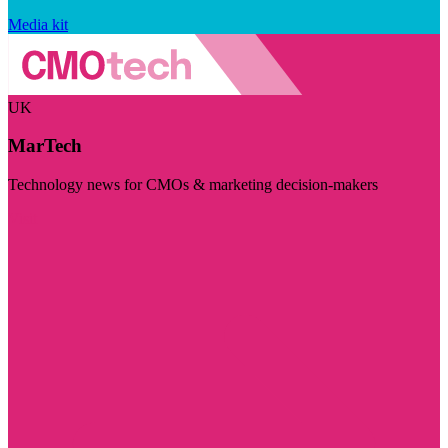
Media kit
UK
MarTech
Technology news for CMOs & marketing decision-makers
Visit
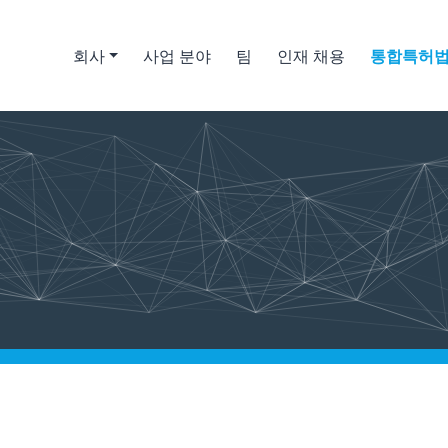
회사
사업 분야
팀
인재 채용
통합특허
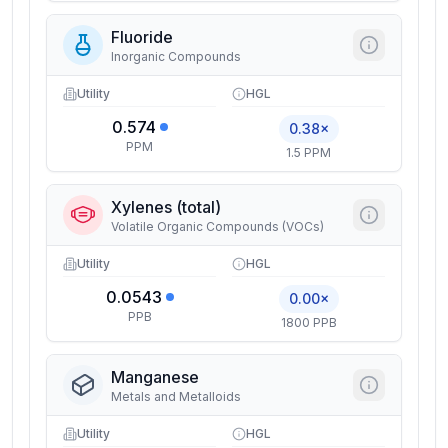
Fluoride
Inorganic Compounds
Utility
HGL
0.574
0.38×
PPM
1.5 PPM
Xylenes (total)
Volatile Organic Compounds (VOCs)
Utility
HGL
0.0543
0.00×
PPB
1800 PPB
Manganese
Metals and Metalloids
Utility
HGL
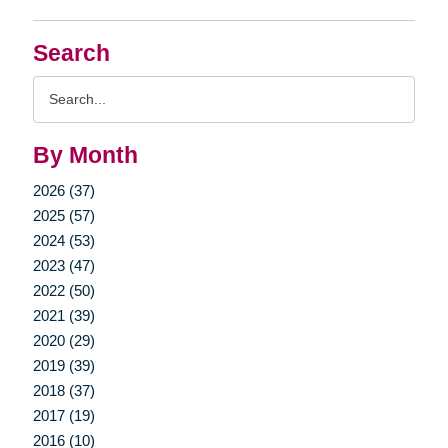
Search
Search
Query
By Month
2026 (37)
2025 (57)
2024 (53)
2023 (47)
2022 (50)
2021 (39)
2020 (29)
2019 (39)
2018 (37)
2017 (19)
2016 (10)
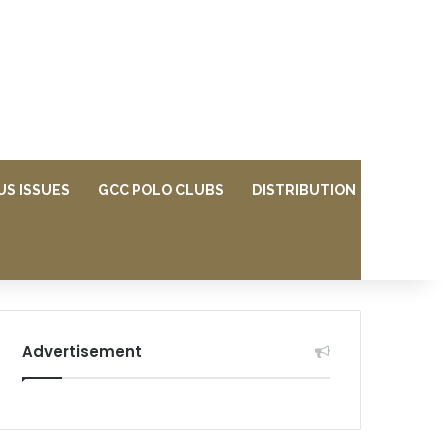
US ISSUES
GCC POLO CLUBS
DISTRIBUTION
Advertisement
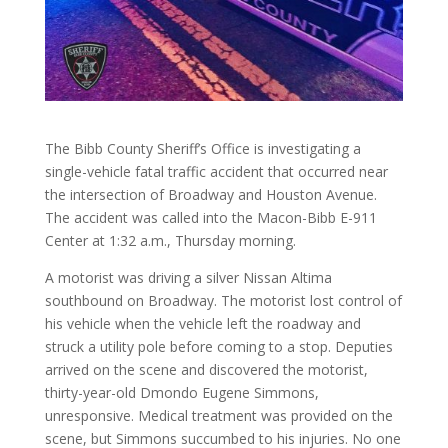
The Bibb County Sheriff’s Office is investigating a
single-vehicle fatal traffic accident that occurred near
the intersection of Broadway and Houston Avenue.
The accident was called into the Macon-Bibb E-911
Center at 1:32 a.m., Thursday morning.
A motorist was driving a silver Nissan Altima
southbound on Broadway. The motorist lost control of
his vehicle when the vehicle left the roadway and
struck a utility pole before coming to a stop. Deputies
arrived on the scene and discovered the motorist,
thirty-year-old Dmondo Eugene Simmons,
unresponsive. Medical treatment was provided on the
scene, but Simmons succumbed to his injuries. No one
========================
-- Exercise instructions --
If the records contain pictures, skip them, and transcribe exactly every line from the one with "GCC POLO CLUBS" through the last line.

-- Solution to the exercise --
GCC POLO CLUBS
DISTRIBUTION
Advertisement
The Bibb County Sheriff’s Office is investigating a
single-vehicle fatal traffic accident that occurred near
the intersection of Broadway and Houston Avenue.
The accident was called into the Macon-Bibb E-911
Center at 1:32 a.m., Thursday morning.
A motorist was driving a silver Nissan Altima
southbound on Broadway. The motorist lost control of
his vehicle when the vehicle left the roadway and
struck a utility pole before coming to a stop. Deputies
arrived on the scene and discovered the motorist,
thirty-year-old Dmondo Eugene Simmons,
unresponsive. Medical treatment was provided on the
scene, but Simmons succumbed to his injuries. No one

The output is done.